Not much, David thought; for the old stomach was chirping
and bubbling gassily, and Archie kept banging a fist at his lower ribs, and smothering belches.

‘And your lady-wife?’ he asked in a fastidious, mocking tone.
Her
name had escaped him, too.

‘Well, thank you.’

David got up and walked about the dusty room. ‘Mother was burgled some time back,’ he said.

‘I hope they didn’t get off with too much,’ Archie said quickly, wondering if David had come from an ulterior motive. ‘I’m afraid there’s nothing doing in this direction.’

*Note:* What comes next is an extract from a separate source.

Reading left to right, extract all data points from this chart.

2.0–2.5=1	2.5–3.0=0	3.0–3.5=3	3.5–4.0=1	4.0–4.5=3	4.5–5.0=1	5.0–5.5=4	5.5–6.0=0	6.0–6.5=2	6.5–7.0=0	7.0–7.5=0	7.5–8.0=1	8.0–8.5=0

‘I don’t know what you mean. They made a Godawful mess and stole her diamond ear-rings.’

‘My
mater’s
diamond ear-rings,’ Archie said, remembering. ‘Fully insured,’ he added. ‘Or
were
.’

‘They went through all her drawers – just tipped them out on the floor. Something may have disturbed them before they found her other jewellery. She had only been out of the house half an hour. She had just come down to bring Cressy some apple jelly she’d made.’

‘I’ve no doubt it was the servant who made the apple jelly,’ Archie said sarcastically. ‘I was forever having to tell her about locking doors. Would she listen? She would not. It was just too much trouble to turn the key in the lock, or run the bolt along. I am only astonished it hasn’t happened before. You called the police in, I take it?’